Ma il mondo va ben oltre le percezioni; e allora, colui che sembra il cattivo è un essere umano qualunque, diverso dal buono per le sue sole esperienze, situazioni e memorie.

Perché, in fondo, quei nazisti e quei fascisti, che cosa sono se non esseri umani? E allora, guardando al passato, riferendoci alle atrocità che sono stati in grado di compiere, il problema fa presto a trasferirsi dagli esecutori di quell’osceno crimine degli anni Trenta e Quaranta, a tutta quanta l’intera popolazione.

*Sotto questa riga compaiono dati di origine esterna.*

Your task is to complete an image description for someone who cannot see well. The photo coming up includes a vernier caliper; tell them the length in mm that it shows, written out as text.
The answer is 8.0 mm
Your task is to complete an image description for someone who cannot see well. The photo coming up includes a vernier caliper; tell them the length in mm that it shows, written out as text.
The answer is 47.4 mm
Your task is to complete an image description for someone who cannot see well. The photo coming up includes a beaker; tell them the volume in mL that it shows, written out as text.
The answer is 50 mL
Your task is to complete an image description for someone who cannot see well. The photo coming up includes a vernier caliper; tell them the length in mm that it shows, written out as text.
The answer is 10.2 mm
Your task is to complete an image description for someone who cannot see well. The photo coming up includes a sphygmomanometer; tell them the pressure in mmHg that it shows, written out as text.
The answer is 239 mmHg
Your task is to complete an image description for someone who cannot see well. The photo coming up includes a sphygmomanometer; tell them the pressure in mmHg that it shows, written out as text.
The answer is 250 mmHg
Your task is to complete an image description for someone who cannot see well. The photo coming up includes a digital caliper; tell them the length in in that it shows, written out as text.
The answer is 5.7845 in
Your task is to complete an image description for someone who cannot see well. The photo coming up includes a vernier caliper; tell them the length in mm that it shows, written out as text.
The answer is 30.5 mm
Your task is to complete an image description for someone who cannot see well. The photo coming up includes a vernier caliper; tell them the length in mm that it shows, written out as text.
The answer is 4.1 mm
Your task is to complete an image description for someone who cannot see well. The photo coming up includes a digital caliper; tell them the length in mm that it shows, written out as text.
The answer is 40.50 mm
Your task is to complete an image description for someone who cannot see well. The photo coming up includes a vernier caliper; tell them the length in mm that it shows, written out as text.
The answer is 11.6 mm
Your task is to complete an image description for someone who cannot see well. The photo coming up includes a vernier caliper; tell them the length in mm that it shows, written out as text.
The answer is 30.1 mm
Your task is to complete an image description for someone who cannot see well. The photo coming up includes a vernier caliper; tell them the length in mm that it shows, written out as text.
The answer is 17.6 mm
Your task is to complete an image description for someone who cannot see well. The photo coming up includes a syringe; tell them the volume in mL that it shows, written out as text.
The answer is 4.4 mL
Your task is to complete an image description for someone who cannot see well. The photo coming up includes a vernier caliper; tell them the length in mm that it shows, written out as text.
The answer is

È l’uomo il problema, la disumanità presente in ognuno di noi; l’egoismo, l’egocentrismo, il disinteresse che abbiamo per il mondo, che fatichiamo a riconoscere per lo scarso investimento che tutti i giorni facciamo verso la memoria.


E allora, sono gli aquiloni di Ambroise, gli ideali da mantenere stretti; che in una metafora frequente, non troppo dissimulata, si traducono nella memoria del passato.


Solo grazie alla memoria è possibile comprendere il presente e mantenere in vita ciò che nel passato ha saputo arricchirlo, farlo fiorire, renderlo il passato verso cui vertono i nostri ricordi. Quel passato su cui occorre rifondare il futuro e che sempre è offerto all’uomo come ultima consolazione: davanti alle perdite, alle ingiustizie, e alla noncuranza della memoria.